PF procura estelionatários que aplicavam golpe em empresários de Minas

Agência Brasil

BELO HORIZONTE - A Polícia Federal em Minas Gerais começou hoje a Operação Stellio, com o objetivo de combater uma organização criminosa envolvida com estelionato. Os alvos da quadrilha eram empresários da região metropolitana de Belo Horizonte e de outras cidades do interior do estado.

Ao todo, serão cumpridos sete mandados de busca e apreensão e sete de prisão, todos expedidos pela Vara de Inquéritos Policiais da Justiça Estadual de Belo Horizonte.

De acordo com a PF, os acusados faziam ligações telefônicas para os proprietários de empresas vítimas do esquema. Os membros da quadrilha se apresentavam como presidentes de entidades de classe de funcionários de órgãos públicos e pediam contribuições financeiras em troca de vantagens, como a entrega de recibo em nome da associação que supostamente seria totalmente dedutível do imposto de renda, informou a Polícia Federal.

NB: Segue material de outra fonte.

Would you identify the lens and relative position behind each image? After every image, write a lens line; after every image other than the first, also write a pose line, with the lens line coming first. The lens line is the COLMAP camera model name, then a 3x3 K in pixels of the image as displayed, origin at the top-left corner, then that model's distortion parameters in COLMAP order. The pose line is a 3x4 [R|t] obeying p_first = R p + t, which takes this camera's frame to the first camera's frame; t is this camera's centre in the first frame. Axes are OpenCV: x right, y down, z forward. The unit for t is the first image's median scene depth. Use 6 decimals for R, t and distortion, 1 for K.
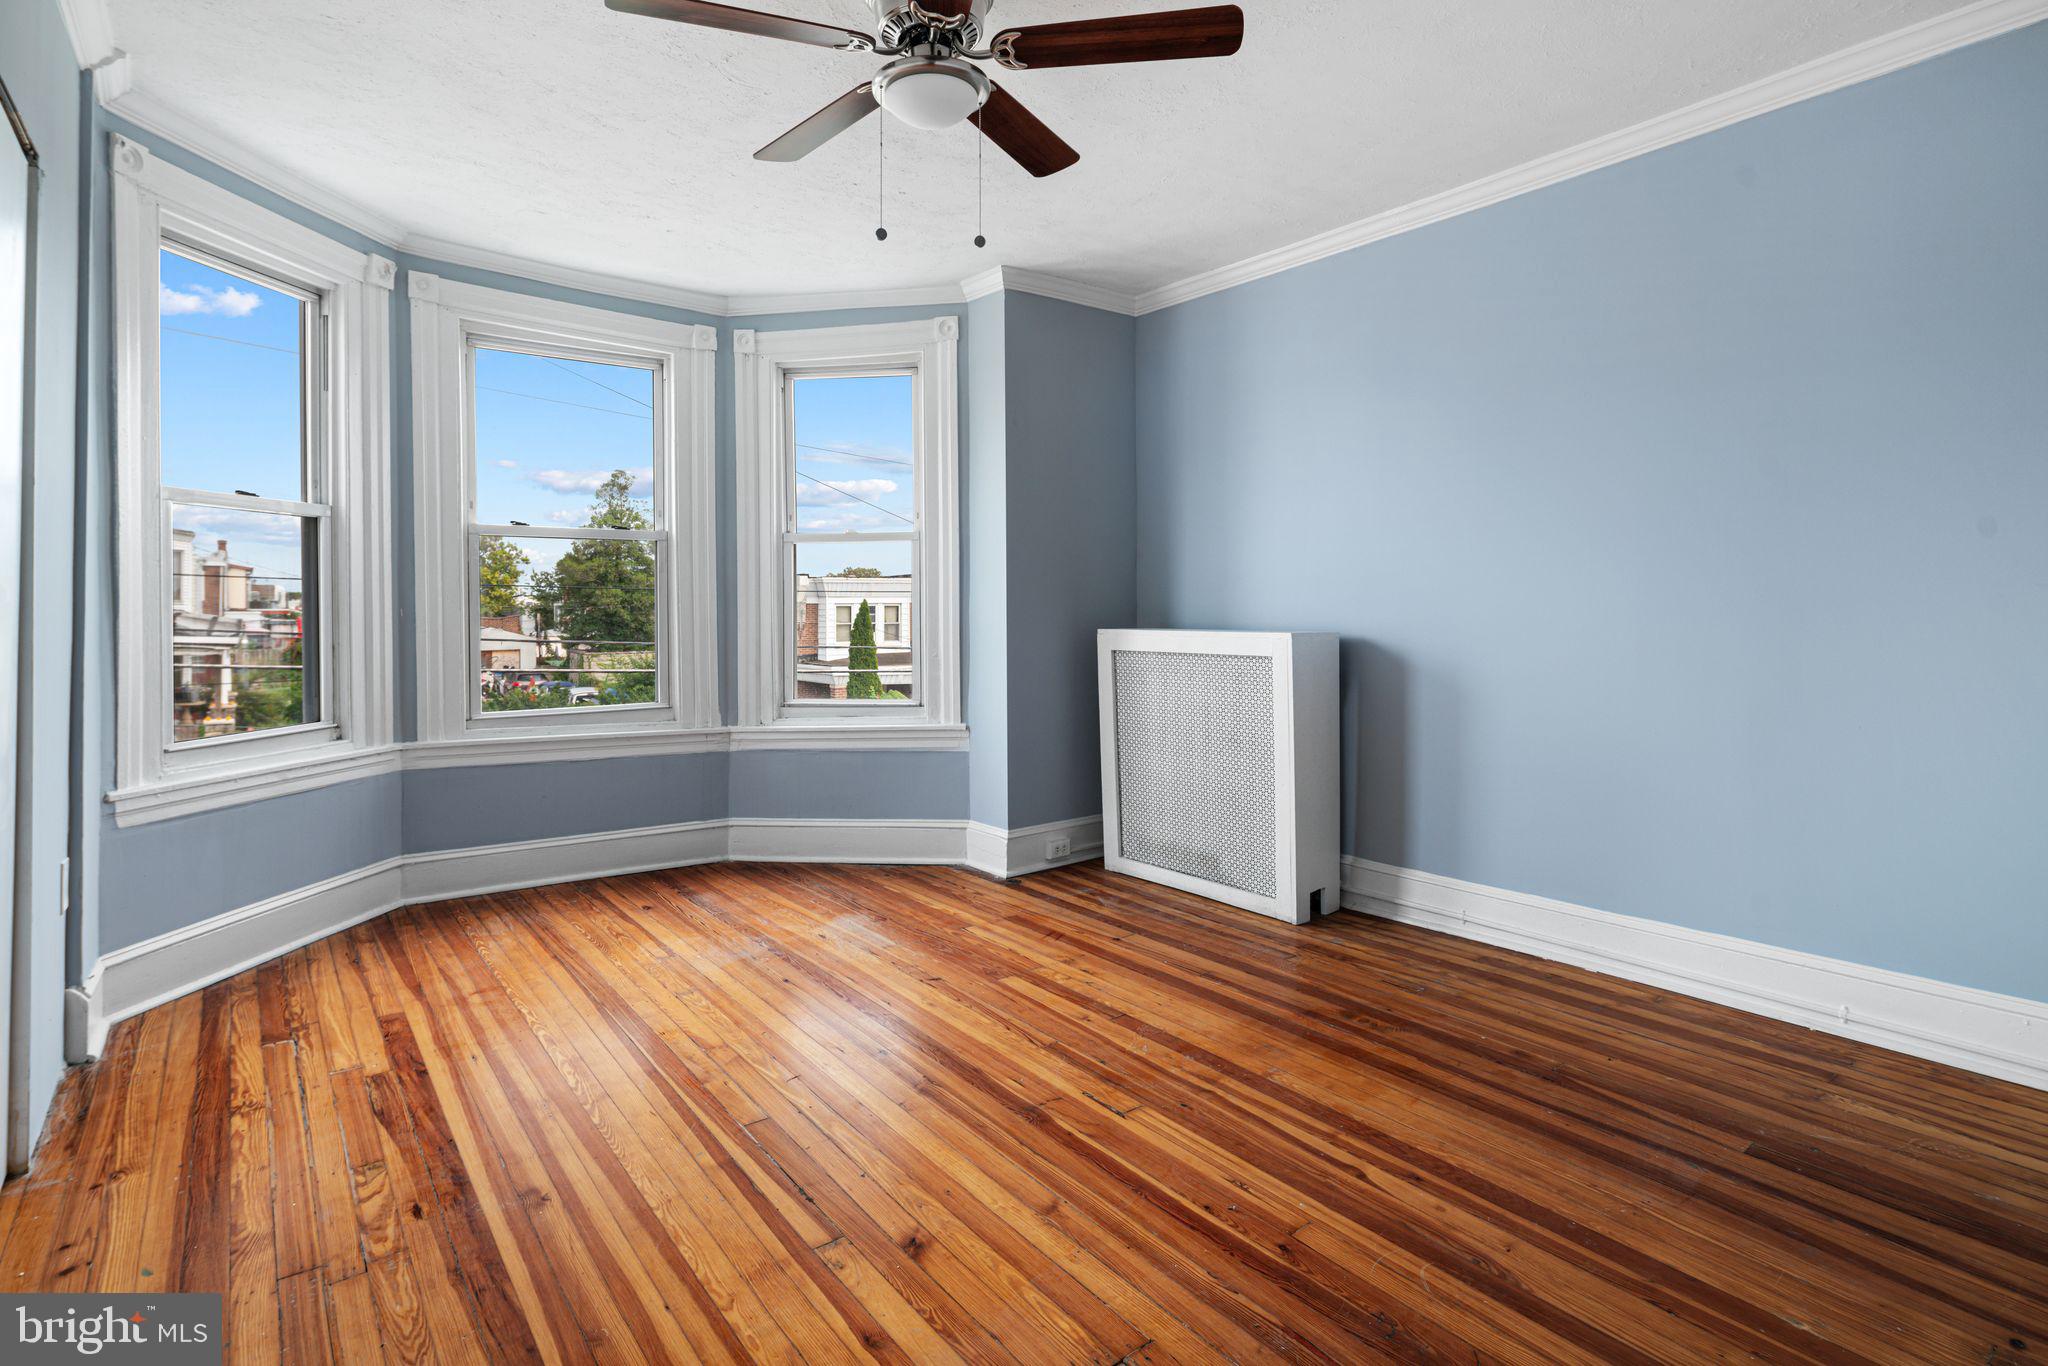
lens RADIAL K [[1019.4, 0, 1012.8], [0, 1019.4, 639.9], [0, 0, 1]] dist [0.011625, -0.009523]
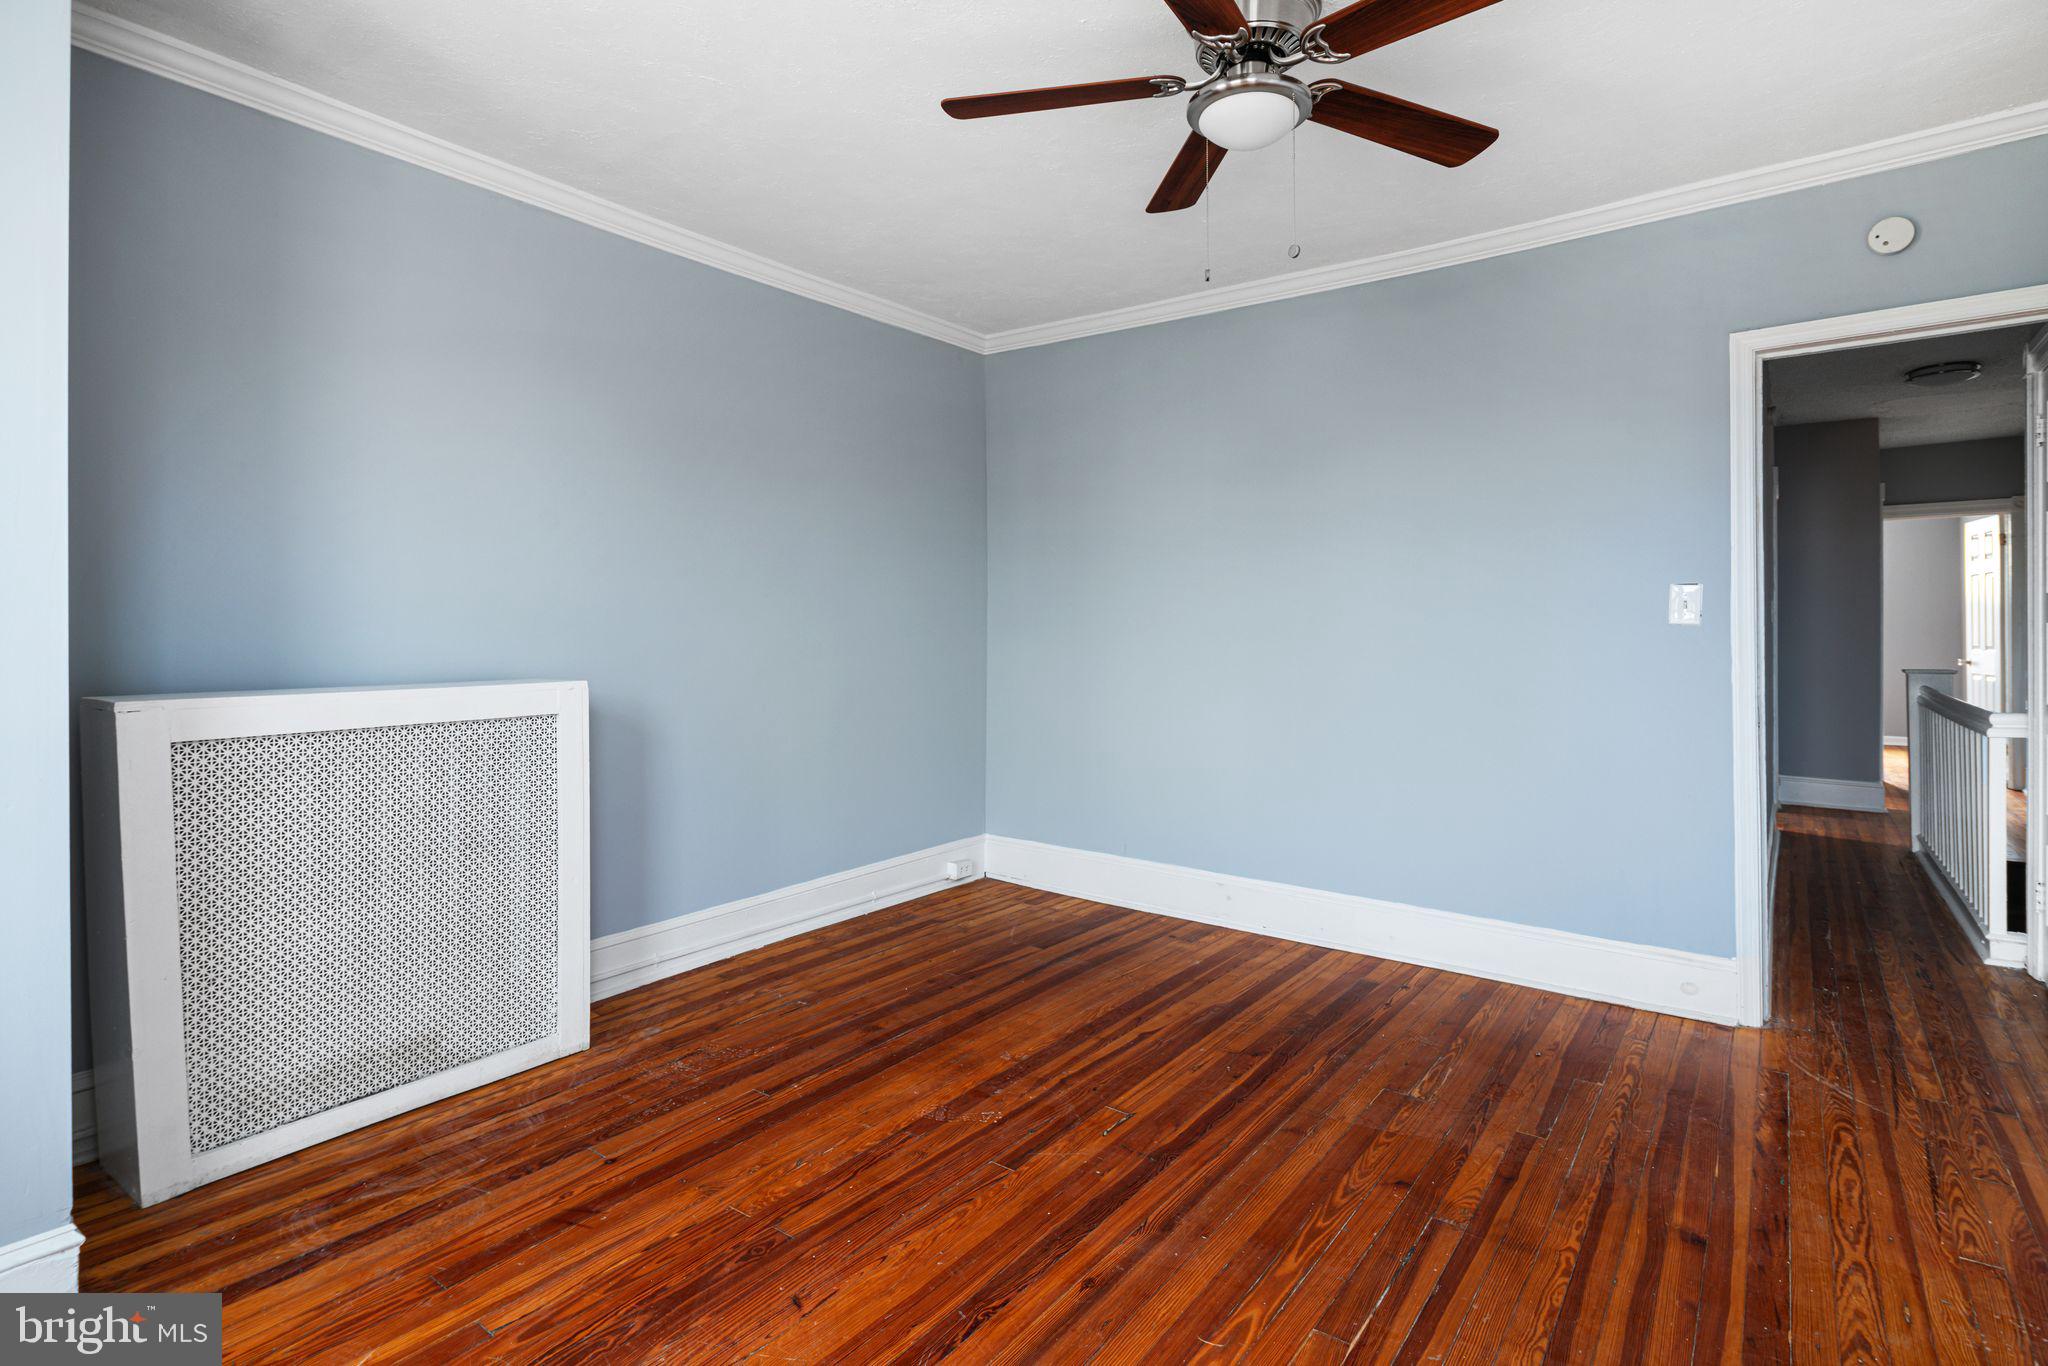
lens RADIAL K [[1019.4, 0, 1012.8], [0, 1019.4, 639.9], [0, 0, 1]] dist [0.011625, -0.009523]
pose [[-0.268516, -0.003879, 0.963267, -0.887240], [0.039112, 0.999123, 0.014927, -0.055728], [-0.962481, 0.041683, -0.268129, 1.375031]]
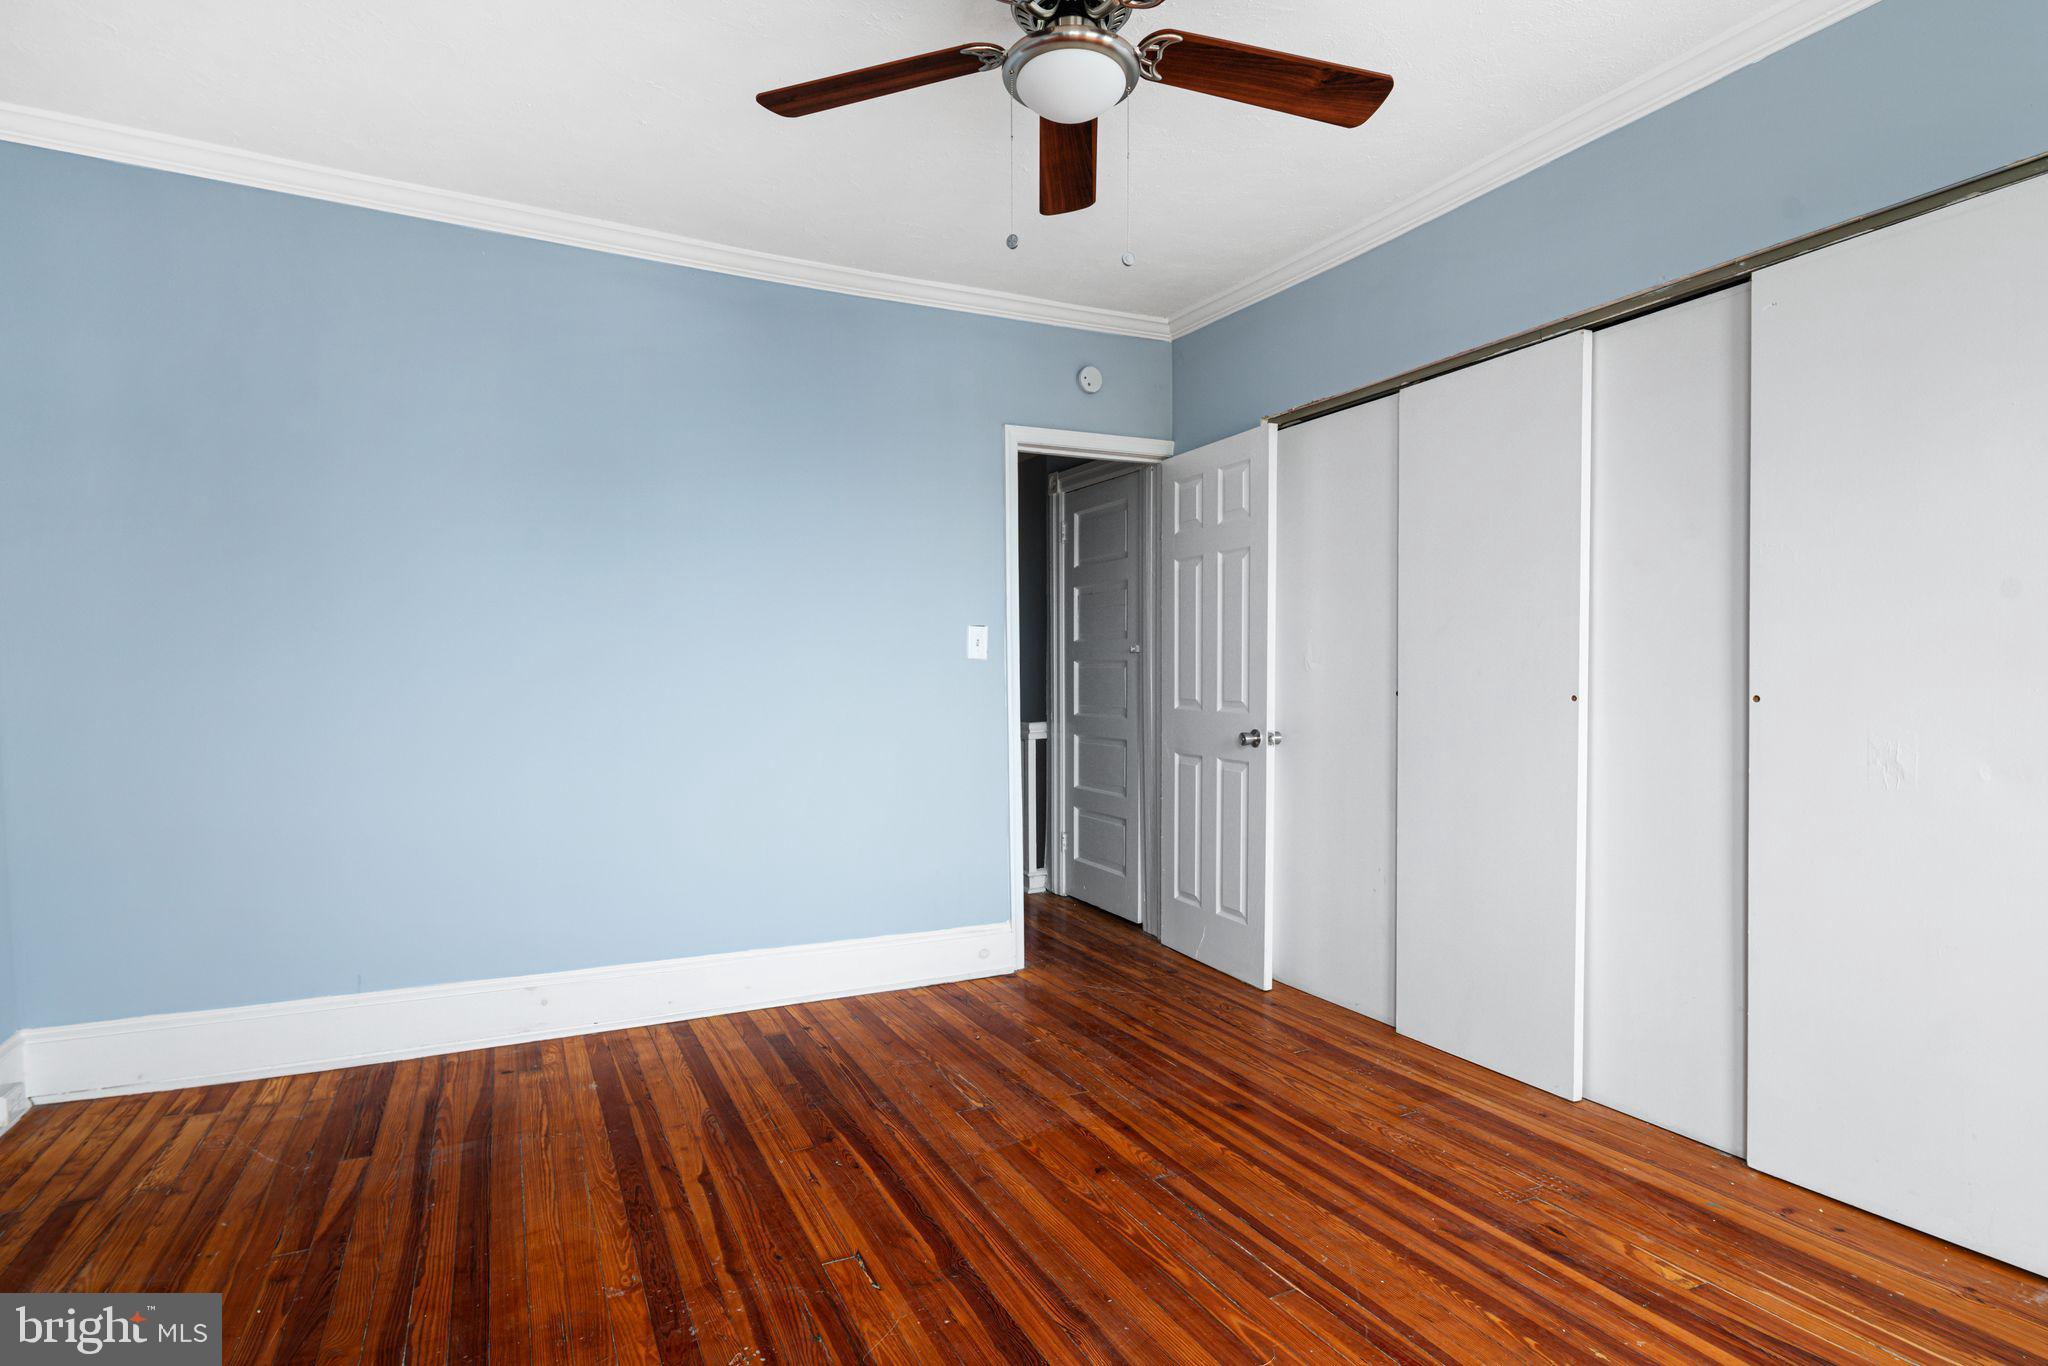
lens RADIAL K [[1019.4, 0, 1012.8], [0, 1019.4, 639.9], [0, 0, 1]] dist [0.011625, -0.009523]
pose [[-0.981726, 0.012607, 0.189882, -0.195496], [0.013659, 0.999898, 0.004230, -0.063849], [-0.189809, 0.006746, -0.981798, 1.815251]]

Documentos eram confeccionados de forma fraudulenta em uma gráfica, tais como recibos, convites, ofícios e cartões de apresentação em nome da suposta associação, contendo endereço, nomes, telefones e até o Brasão da República. Em alguns casos, segundo a nota divulgada pela PF, os acusados faziam "grande pressão psicológica", induzindo o empresário a acreditar que, caso não contribuísse, poderia ser fiscalizado pelo Fisco.

Integrantes do grupo criminoso usavam até mesmo os nomes da Controladoria-Geral da União e das receitas Federal e Estadual, órgãos em que os falsos presidentes das associações de classe diziam trabalhar. A PF informou os nomes utilizados para a prática do crime: Neide de Araújo Mendonça, Armando Thales Amaral, Ronaldo Braga Linhares e William Dantas.

As vítimas faziam pagamentos em dinheiro ou em cheque em valores que variavam entre R$ 1 mil e R$ 7 mil. Durante os três meses de investigação, foi identificada a tentativa de aplicação do golpe em mais de 100 empresas comerciais. A PF calcula que a quadrilha pode ter obtido êxito em 30% dos casos.

Após o início das investigações, foi constatado que os acusados já vinham aplicando os mesmos golpes há mais de quatro anos e que eles se dedicavam de maneira exclusiva e rotineira às fraudes.

O nome da operação Stellio faz referência, em latim, a uma espécie de lagarto que muda de cor para passar despercebido por predadores. A denominação também remete à origem da palavra estelionatário (stellio + onis).